Tumor Cell-Expressed Herpesvirus Entry Mediator Regulates Proliferation and Adaptive Immunity in Ovarian Cancer

Abstract

Background

Ovarian cancer (OvCa) is a prevalent gynecological malignancy with an increasing incidence and high mortality rate. Although the role of the herpesvirus entry mediator (HVEM), encoded by the TNFRSF14 gene, is currently considered pivotal in various types of cancer, the regulation of tumor cell-expressed HVEM in OvCa remains inadequately understood.

Methods

Specimens were used to detect HVEM expression via quantitative RT-PCR and flow cytometry.

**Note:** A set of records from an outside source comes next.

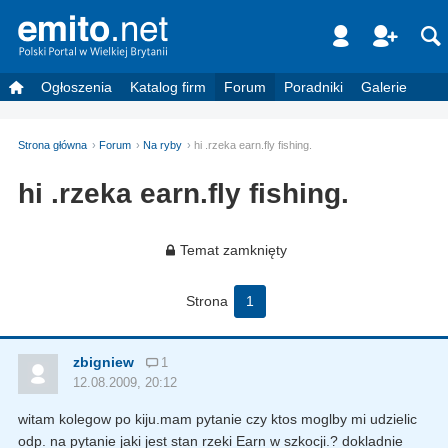
Ogłoszenia
Katalog firm
Forum
Poradniki
Galerie
Strona główna
Forum
Na ryby
hi .rzeka earn.fly fishing.
hi .rzeka earn.fly fishing.
Temat zamknięty
Strona
1
zbigniew
1
12.08.2009, 20:12
witam kolegow po kiju.mam pytanie czy ktos moglby mi udzielic
odp. na pytanie jaki jest stan rzeki Earn w szkocji.? dokladnie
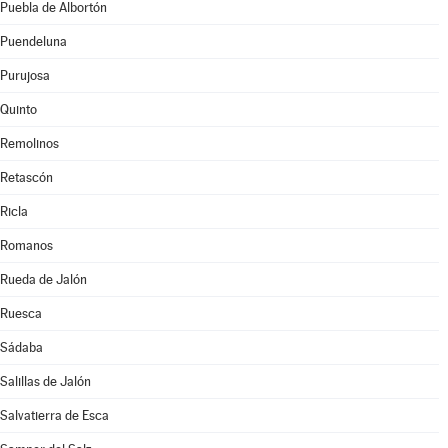
Puebla de Albortón
Puendeluna
Purujosa
Quinto
Remolinos
Retascón
Ricla
Romanos
Rueda de Jalón
Ruesca
Sádaba
Salillas de Jalón
Salvatierra de Esca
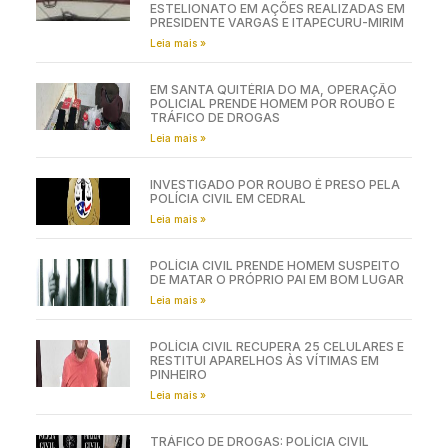
ESTELIONATO EM AÇÕES REALIZADAS EM
PRESIDENTE VARGAS E ITAPECURU-MIRIM
Leia mais »
EM SANTA QUITÉRIA DO MA, OPERAÇÃO
POLICIAL PRENDE HOMEM POR ROUBO E
TRÁFICO DE DROGAS
Leia mais »
INVESTIGADO POR ROUBO É PRESO PELA
POLÍCIA CIVIL EM CEDRAL
Leia mais »
POLÍCIA CIVIL PRENDE HOMEM SUSPEITO
DE MATAR O PRÓPRIO PAI EM BOM LUGAR
Leia mais »
POLÍCIA CIVIL RECUPERA 25 CELULARES E
RESTITUI APARELHOS ÀS VÍTIMAS EM
PINHEIRO
Leia mais »
TRÁFICO DE DROGAS: POLÍCIA CIVIL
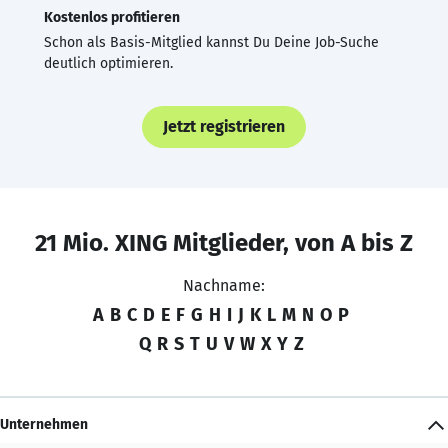
Kostenlos profitieren
Schon als Basis-Mitglied kannst Du Deine Job-Suche
deutlich optimieren.
Jetzt registrieren
21 Mio. XING Mitglieder, von A bis Z
Nachname:
A
B
C
D
E
F
G
H
I
J
K
L
M
N
O
P
Q
R
S
T
U
V
W
X
Y
Z
Unternehmen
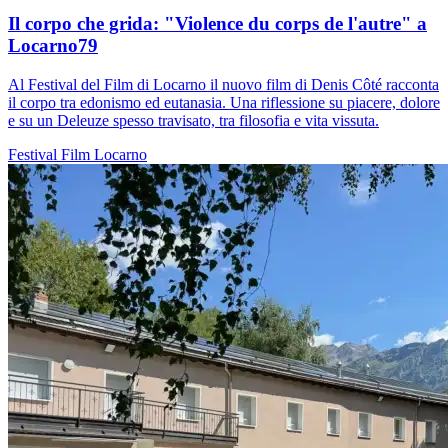
Il corpo che grida: "Violence du corps de l'autre" a
Locarno79
Al Festival del Film di Locarno il nuovo film di Denis Côté racconta
il corpo tra edonismo ed eutanasia. Una riflessione su piacere, dolore
e su un Deleuze spesso travisato, tra filosofia e vita vissuta.
Festival
Film
Locarno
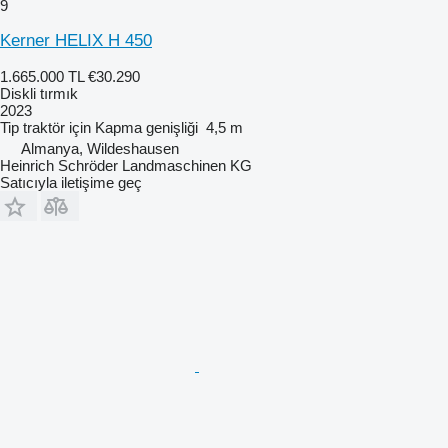
9
Kerner HELIX H 450
1.665.000 TL
€30.290
Diskli tırmık
2023
Tip
traktör için
Kapma genişliği
4,5 m
Almanya, Wildeshausen
Heinrich Schröder Landmaschinen KG
Satıcıyla iletişime geç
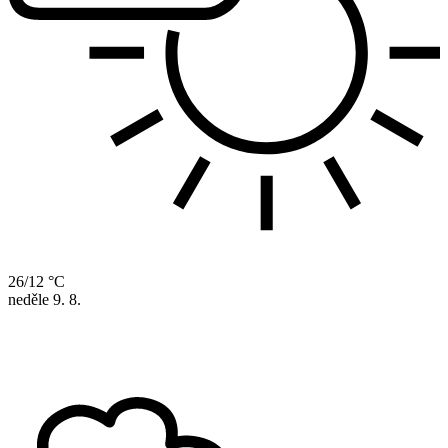
26/12 °C
neděle
9. 8.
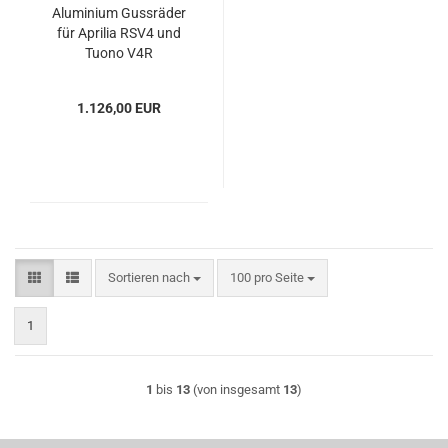
Aluminium Gussräder
für Aprilia RSV4 und
Tuono V4R
1.126,00 EUR
Sortieren nach
pro Seite
Sortieren nach
100 pro Seite
1
1
bis
13
(von insgesamt
13
)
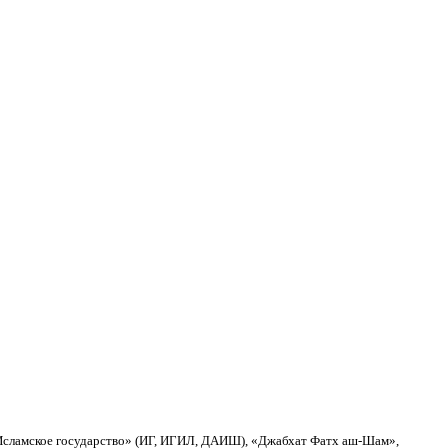
«Исламское государство» (ИГ, ИГИЛ, ДАИШ), «Джабхат Фатх аш-Шам»,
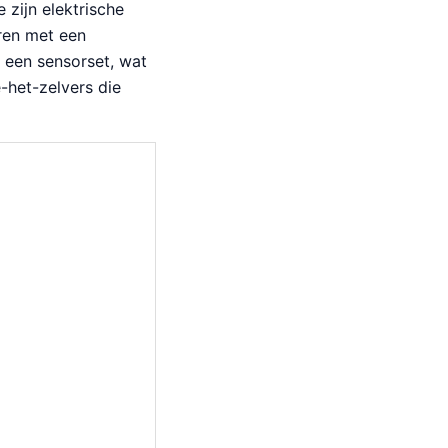
 zijn elektrische
ren met een
 een sensorset, wat
-het-zelvers die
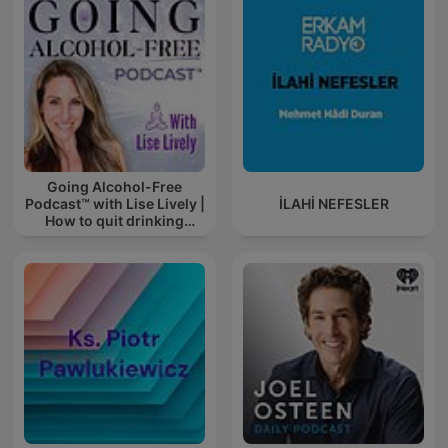
Going Alcohol-Free
Podcast™ with Lise Lively |
İLAHİ NEFESLER
How to quit drinking
alcohol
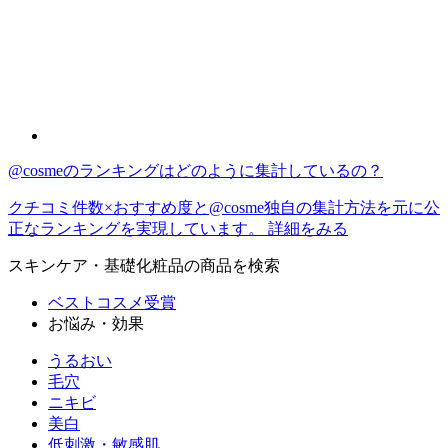
@cosmeのランキングはどのように集計しているの？
クチコミ件数×おすすめ度と@cosme独自の集計方法を元に公
正なランキングを実現しています。
詳細をみる
スキンケア・基礎化粧品
の商品を検索
ベストコスメ受賞
お悩み・効果
うるおい
毛穴
ニキビ
美白
低刺激・敏感肌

The proliferation of the murine OvCa cell line ID8 was determined using the Cell Counting Kit-8, colony formation, and EdU staining assays. The immune constituents within the ascites fluid and spleen of tumor-bearing mice were analyzed by flow cytometry. Bioinformatics analysis was performed to explore cytokines, chemokines, and signaling pathways regulated by HVEM, and differential expression levels were confirmed via quantitative RT-PCR and western blot analysis.

Results

Herein, we identified a significant upregulation of HVEM in OvCa tissues compared with that in benign tissues and observed dominant expression of HVEM in CD45⁻EpCAM⁺ subsets in OvCa specimens. Tumor cell-expressed HVEM was found to promote OvCa cell proliferation by partly activating spliced X-box-binding protein 1 (XBP1s)-c-Myc signaling. In mouse models, knockdown of Tnfrsf14 in ID8 cells alleviated OvCa progression and specifically affected the frequency and function of T cells in the ascites fluid and spleen. In addition, tumor cell-expressed HVEM altered chemokine expression (CXCL1/9/10/11 and CCL2/4/5) and STAT signal activation (STAT5 and STAT6) in ID8 cells.

Conclusion

This study investigated the effects of HVEM on OvCa and validated its potential as a therapeutic marker for treating OvCa.